Depuis le début de l’année, et particulièrement cet été, les services d’urgence ont fermé les uns après les autres ou fonctionné en modèle réduit. « En quelques semaines, on est passé de 70 services d’urgence fermés à 120 », alertait Cédric Volait, animateur du groupe de travail national de la CGT sur les services d’urgence, lors de la précédente journée de grève nationale, le 7 juin. Une cartographie réalisée par la CGT donne à voir ces fermetures. Dans un courrier adressé à la ministre de la Santé Brigitte Bourguignon fin mai, le Samu-Urgences de France dénonçait, lui aussi, une situation « sans commune mesure » avec les années précédentes.

Aujourd’hui, les organisations interrogent : « Combien faudra-t-il de crises sanitaires, de professionnel.le.s qui démissionnent, d’usager·ère·s sur liste d’attente pour que le gouvernement change de politique sociale et de santé ? » Elles exigent l’augmentation des budgets des ESSMS (établissements sanitaires sociaux et médico-sociaux) dans le cadre du prochain projet de loi des finances, ainsi que le versement de la prime de 183 euros net du Ségur « pour tou·te·s ». Mais aussi la fin de ce cycle de fermetures « de lits, de services, d’établissements et d’hôpitaux ». De son côté, la CGT Santé-Action Sociale revendique une revalorisation des salaires des soignants « à partir d’un SMIC à 2000 euro ».
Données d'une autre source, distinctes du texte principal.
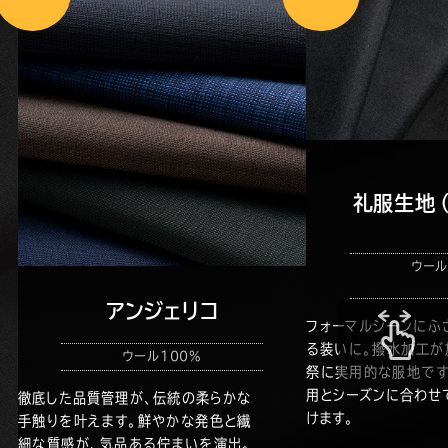
礼服生地
ウール
アンジェリコ
フォーマルシーンにふ
る装いに。撥水加工が
ウール100%
祭に実用的な服地です
用とシーズンに合わせ
徹底した品質管理が、伝統の柔らかな
けます。
手触りを叶えます。鮮やかな発色と繊
細な質感が、気品ある佇まいを演出。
Des manifestations auront lieu à Paris et dans chaque région. Au printemps, des mobilisations locales avaient émergé avec force dans divers départements contre les fermetures ou les réductions de services. Ces « zones de résistance », comme les appelle la CGT Santé-Action Sociale, constitue un maillage sur lesquelles les journées de grève nationale, comme celle passée du 7 juin, ou celle à venir du 22 septembre, peuvent s’appuyer.